I have great difficulty learning phrasal verbs and let me know how you take it to store, to memorize all these verbs or most common.
Do you have any advice, tips or whatever. I wish I could live without it, and use the corresponding verb but it seems that in the current language, phrasal verbs are used very often.
Yes, the phrasal verbs, or the multi-part verbs, are the most difficult topic in the English Grammar.
Two points are especially complicated:
- They often have too many meanings
- The meanings of the same phrasal verbs can be quite different in differfent areas of English: in the UK, in the US, in Australia etc.
My recommendation is - don’t try to learn all phrasal verbs, it’s impossible. Learn only such phrasal verbs and only such meanings of these verbs that you meet in the text or hear in the conversations many times.
For example “look for”. It means "search’, but the most native speakers use ‘to look for’, not ‘to search’ (at least in the conversation)
The phrasal verbs that you meet rarely you can ignore up to a quite high level of the language acquiring.

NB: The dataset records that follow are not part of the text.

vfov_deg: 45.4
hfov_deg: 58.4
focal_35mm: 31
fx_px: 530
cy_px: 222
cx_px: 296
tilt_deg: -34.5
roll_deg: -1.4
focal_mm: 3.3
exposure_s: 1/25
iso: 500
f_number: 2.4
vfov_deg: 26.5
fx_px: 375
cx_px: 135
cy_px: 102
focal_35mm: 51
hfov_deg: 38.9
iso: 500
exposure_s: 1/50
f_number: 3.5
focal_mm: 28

I cannot come up with any ideas. I cannot put up with the excessive dependence of the English language on phrasal verbs.
I would treat each phrasal verb as a new verb to learn. Google to find lists of phrasal verbs on the Internet. Here is an example. An Extensive List of Phrasal Verbs | Common Phrasal Verbs
Then import the list into LingQ and go through it as a lesson, saving phrasal verbs, highlighting and creating a LingQ for each one. You may even want to tag some of them and group them for later review.

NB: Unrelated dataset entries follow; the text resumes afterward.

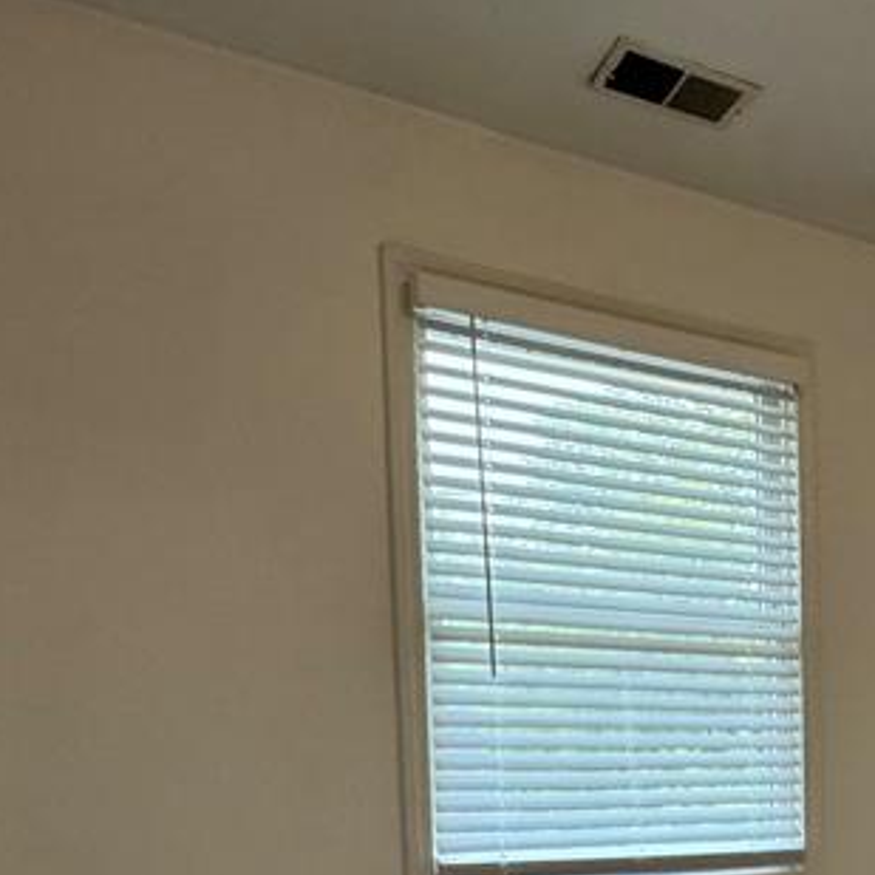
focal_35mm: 41
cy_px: 852
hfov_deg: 35.7
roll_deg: +0.4
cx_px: 934
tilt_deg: -4.0
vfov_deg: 37.1
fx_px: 1173
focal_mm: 2.22
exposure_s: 1/120
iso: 250
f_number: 2.2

Creating LingQs of them will ensure that these phrasal verbs will appear highlighted in subsequent lessons. If you keep seeing them, and think of them as just new verbs that have to be learned, without worrying too much about their component parts, you will eventually get used to them.
In importing a list there may be formatting issues. If some words are squished together you may have to just “ignore” these or hit “X” on your keyboard. Good luck.
Heh. I have a similar issue with the dependence of Japanese on auxiliary verbs.
Actually, it’s even longer. I have a book about phrasal verbs. This book has 600 pages with a lot of examples.
But as I said before: nobody needs to learn them all!..
Learn only the most popular that you can find many times in the books or in the conversations with native speakers.
Evgueny, can I have a name of this book? 600 pages it sounds amazingly.
I don’t think that it is so necessary for you. Maybe it can be useful sometimes for teachers. But if you would like to know:
English-Russian dictionary of Verbal Collocations, edited by E. Mednikova, 668 pages, 1044 phrasal verbs with a lot of examples, Moscow 1990
I think the more useful can be for you:
The Advanced Learner’s Dictionary of Current English by A.S.Hornby, E.V. Gatenby, H. Wakefield, in 3 books, Oxford, different years of the edition.
It consists not only the verbs, but there are a lot of phrasal verbs as well.
Thank you all for your responses and to Steve for this useful link.